EEO-AGI Scotland Seminar Review : Layla Gordon, OS Labs : 18th Jan

This week we were honoured to welcome Layla Gordon, computer scientist and lead of the Ordnance Survey future development team. She focused her talk on the topics of Augmented Reality (AR) and Virtual Reality (VR) here summarized with the term of Geo Immersive Reality (GIR). In recent years, GIR has risen as an important topic for futuristic developments of soft- and hardware. Through strong processing power in standard mobile devices combined with modern location techniques, apps have been designed which enable the user an overlay of web-based information on their reality. The reality has become a mixed reality. Such overlay could be used in multiple scenarios. Layla presented several OS applications, which allowed for instance the overlay of underground pipes on a road, relating to the particular position of the user, or indoor story telling in historical buildings through triangulation via Bluetooth beacons.
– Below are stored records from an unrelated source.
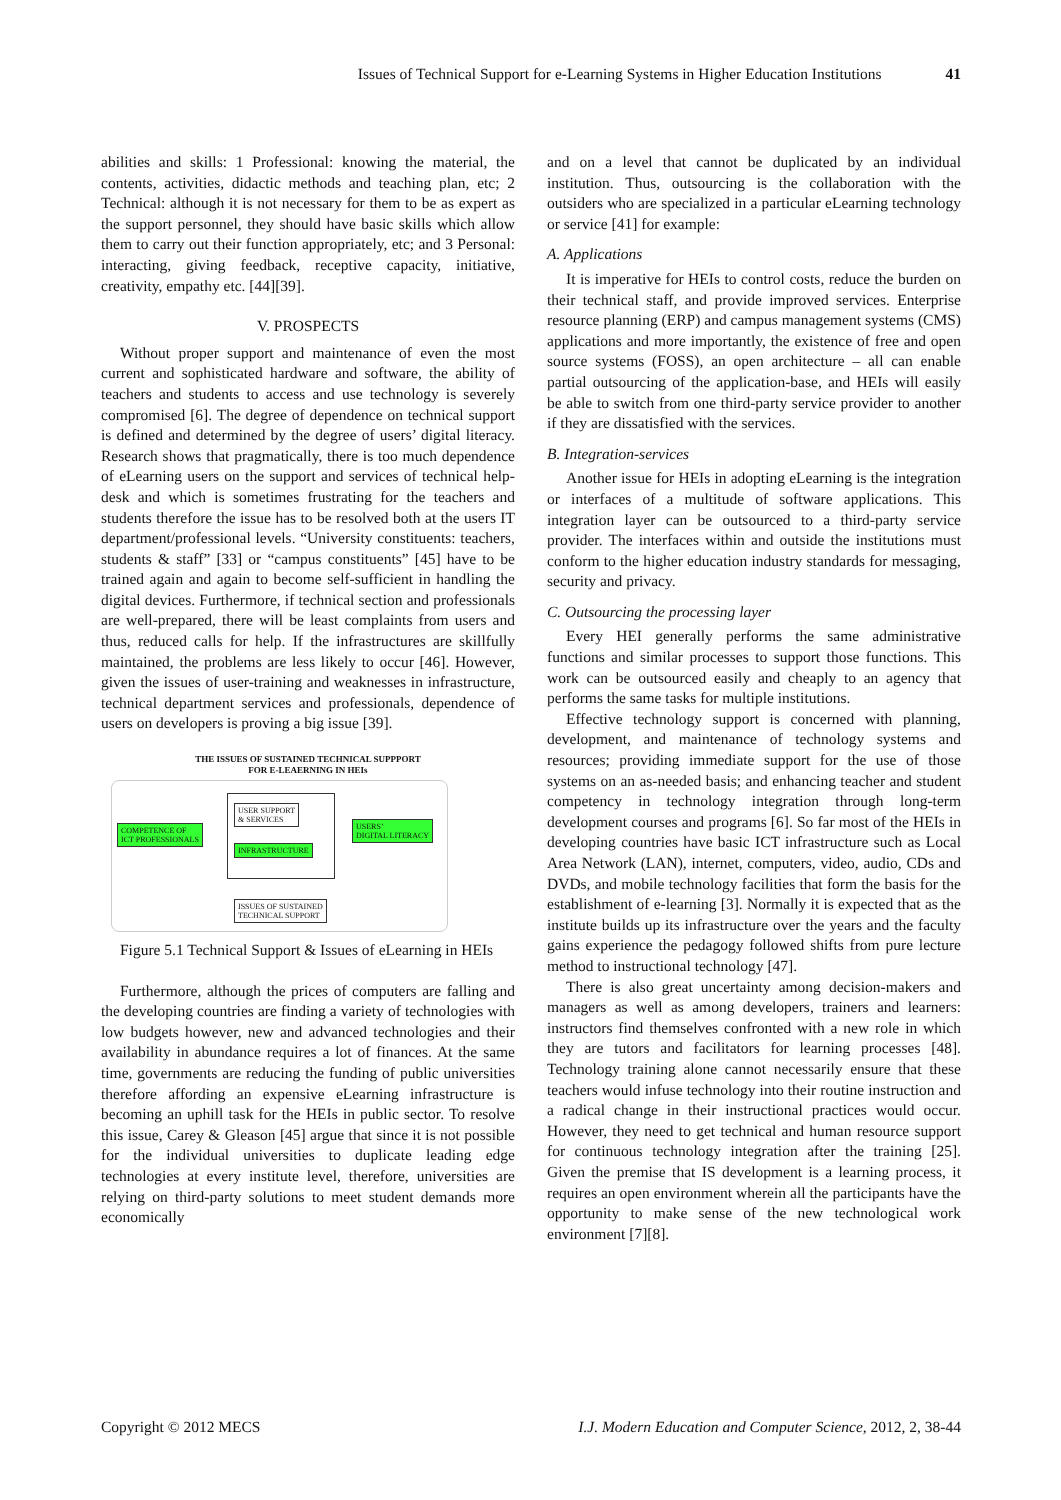Issues of Technical Support for e-Learning Systems in Higher Education Institutions 41
abilities and skills: 1 Professional: knowing the material, the contents, activities, didactic methods and teaching plan, etc; 2 Technical: although it is not necessary for them to be as expert as the support personnel, they should have basic skills which allow them to carry out their function appropriately, etc; and 3 Personal: interacting, giving feedback, receptive capacity, initiative, creativity, empathy etc. [44][39].
V. PROSPECTS
Without proper support and maintenance of even the most current and sophisticated hardware and software, the ability of teachers and students to access and use technology is severely compromised [6]. The degree of dependence on technical support is defined and determined by the degree of users’ digital literacy. Research shows that pragmatically, there is too much dependence of eLearning users on the support and services of technical help-desk and which is sometimes frustrating for the teachers and students therefore the issue has to be resolved both at the users IT department/professional levels. “University constituents: teachers, students & staff” [33] or “campus constituents” [45] have to be trained again and again to become self-sufficient in handling the digital devices. Furthermore, if technical section and professionals are well-prepared, there will be least complaints from users and thus, reduced calls for help. If the infrastructures are skillfully maintained, the problems are less likely to occur [46]. However, given the issues of user-training and weaknesses in infrastructure, technical department services and professionals, dependence of users on developers is proving a big issue [39].
THE ISSUES OF SUSTAINED TECHNICAL SUPPPORT
FOR E-LEAERNING IN HEIs
COMPETENCE OF
ICT PROFESSIONALS
USER SUPPORT
& SERVICES
INFRASTRUCTURE
USERS’
DIGITAL LITERACY
ISSUES OF SUSTAINED
TECHNICAL SUPPORT
Figure 5.1 Technical Support & Issues of eLearning in HEIs
Furthermore, although the prices of computers are falling and the developing countries are finding a variety of technologies with low budgets however, new and advanced technologies and their availability in abundance requires a lot of finances. At the same time, governments are reducing the funding of public universities therefore affording an expensive eLearning infrastructure is becoming an uphill task for the HEIs in public sector. To resolve this issue, Carey & Gleason [45] argue that since it is not possible for the individual universities to duplicate leading edge technologies at every institute level, therefore, universities are relying on third-party solutions to meet student demands more economically
and on a level that cannot be duplicated by an individual institution. Thus, outsourcing is the collaboration with the outsiders who are specialized in a particular eLearning technology or service [41] for example:
A. Applications
It is imperative for HEIs to control costs, reduce the burden on their technical staff, and provide improved services. Enterprise resource planning (ERP) and campus management systems (CMS) applications and more importantly, the existence of free and open source systems (FOSS), an open architecture – all can enable partial outsourcing of the application-base, and HEIs will easily be able to switch from one third-party service provider to another if they are dissatisfied with the services.
B. Integration-services
Another issue for HEIs in adopting eLearning is the integration or interfaces of a multitude of software applications. This integration layer can be outsourced to a third-party service provider. The interfaces within and outside the institutions must conform to the higher education industry standards for messaging, security and privacy.
C. Outsourcing the processing layer
Every HEI generally performs the same administrative functions and similar processes to support those functions. This work can be outsourced easily and cheaply to an agency that performs the same tasks for multiple institutions.
Effective technology support is concerned with planning, development, and maintenance of technology systems and resources; providing immediate support for the use of those systems on an as-needed basis; and enhancing teacher and student competency in technology integration through long-term development courses and programs [6]. So far most of the HEIs in developing countries have basic ICT infrastructure such as Local Area Network (LAN), internet, computers, video, audio, CDs and DVDs, and mobile technology facilities that form the basis for the establishment of e-learning [3]. Normally it is expected that as the institute builds up its infrastructure over the years and the faculty gains experience the pedagogy followed shifts from pure lecture method to instructional technology [47].
There is also great uncertainty among decision-makers and managers as well as among developers, trainers and learners: instructors find themselves confronted with a new role in which they are tutors and facilitators for learning processes [48]. Technology training alone cannot necessarily ensure that these teachers would infuse technology into their routine instruction and a radical change in their instructional practices would occur. However, they need to get technical and human resource support for continuous technology integration after the training [25]. Given the premise that IS development is a learning process, it requires an open environment wherein all the participants have the opportunity to make sense of the new technological work environment [7][8].
Copyright © 2012 MECS I.J. Modern Education and Computer Science, 2012, 2, 38-44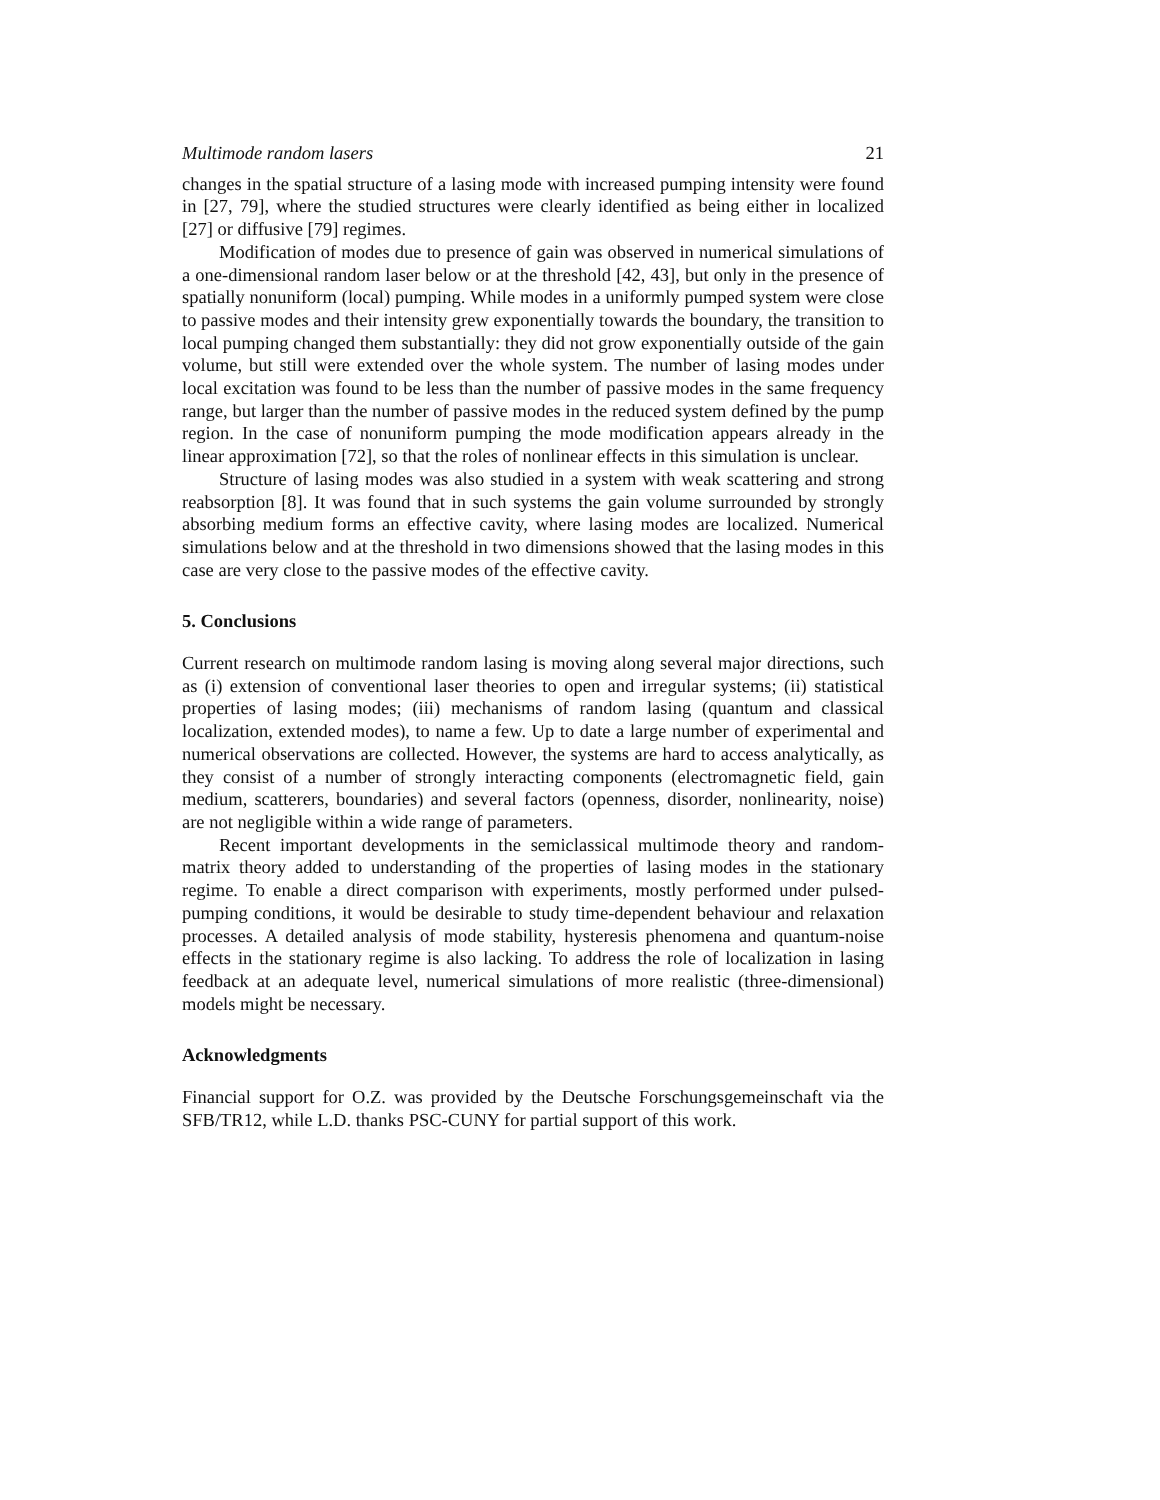Multimode random lasers 21
changes in the spatial structure of a lasing mode with increased pumping intensity were found in [27, 79], where the studied structures were clearly identified as being either in localized [27] or diffusive [79] regimes.
Modification of modes due to presence of gain was observed in numerical simulations of a one-dimensional random laser below or at the threshold [42, 43], but only in the presence of spatially nonuniform (local) pumping. While modes in a uniformly pumped system were close to passive modes and their intensity grew exponentially towards the boundary, the transition to local pumping changed them substantially: they did not grow exponentially outside of the gain volume, but still were extended over the whole system. The number of lasing modes under local excitation was found to be less than the number of passive modes in the same frequency range, but larger than the number of passive modes in the reduced system defined by the pump region. In the case of nonuniform pumping the mode modification appears already in the linear approximation [72], so that the roles of nonlinear effects in this simulation is unclear.
Structure of lasing modes was also studied in a system with weak scattering and strong reabsorption [8]. It was found that in such systems the gain volume surrounded by strongly absorbing medium forms an effective cavity, where lasing modes are localized. Numerical simulations below and at the threshold in two dimensions showed that the lasing modes in this case are very close to the passive modes of the effective cavity.
5. Conclusions
Current research on multimode random lasing is moving along several major directions, such as (i) extension of conventional laser theories to open and irregular systems; (ii) statistical properties of lasing modes; (iii) mechanisms of random lasing (quantum and classical localization, extended modes), to name a few. Up to date a large number of experimental and numerical observations are collected. However, the systems are hard to access analytically, as they consist of a number of strongly interacting components (electromagnetic field, gain medium, scatterers, boundaries) and several factors (openness, disorder, nonlinearity, noise) are not negligible within a wide range of parameters.
Recent important developments in the semiclassical multimode theory and random-matrix theory added to understanding of the properties of lasing modes in the stationary regime. To enable a direct comparison with experiments, mostly performed under pulsed-pumping conditions, it would be desirable to study time-dependent behaviour and relaxation processes. A detailed analysis of mode stability, hysteresis phenomena and quantum-noise effects in the stationary regime is also lacking. To address the role of localization in lasing feedback at an adequate level, numerical simulations of more realistic (three-dimensional) models might be necessary.
Acknowledgments
Financial support for O.Z. was provided by the Deutsche Forschungsgemeinschaft via the SFB/TR12, while L.D. thanks PSC-CUNY for partial support of this work.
This use-case could also be helpful for fast orientation in large buildings, like hospitals. According to a survey presented by the speaker, a major amount of hospital staff could benefit from such navigation systems as they are often part-time employees or ‘on loan’ from other hospitals and therefore not familiar with the local geography. In such circumstances, an indoor-navigation application could be a life-saver. Furthermore, Layla showed further developments in combination with holo-lenses, which would allow the use of AR in our daily life. For now, holo-lenses are still too expensive and massive and are therefore not ready for the mass market, but future developments could enable a massive presence of Holograms for multiple purposes. Booking an uber car by clicking on it while it drives by or standing literally in the model of a complex building which has been planned are just a few examples for the immense possibilities of this technology. Education could benefit massively as well from virtual reality, as students could be prompted into an artificial environment with which they could interact and learn. This has been done already by the Ordnance Survey receiving great feedback from their students as Layla showed. Summarizing, this week’s talk was a delightful journey to future technologies, raising the curiosity of the auditorium towards endless possibilities and leaving us all with many questions and thoughts to think about.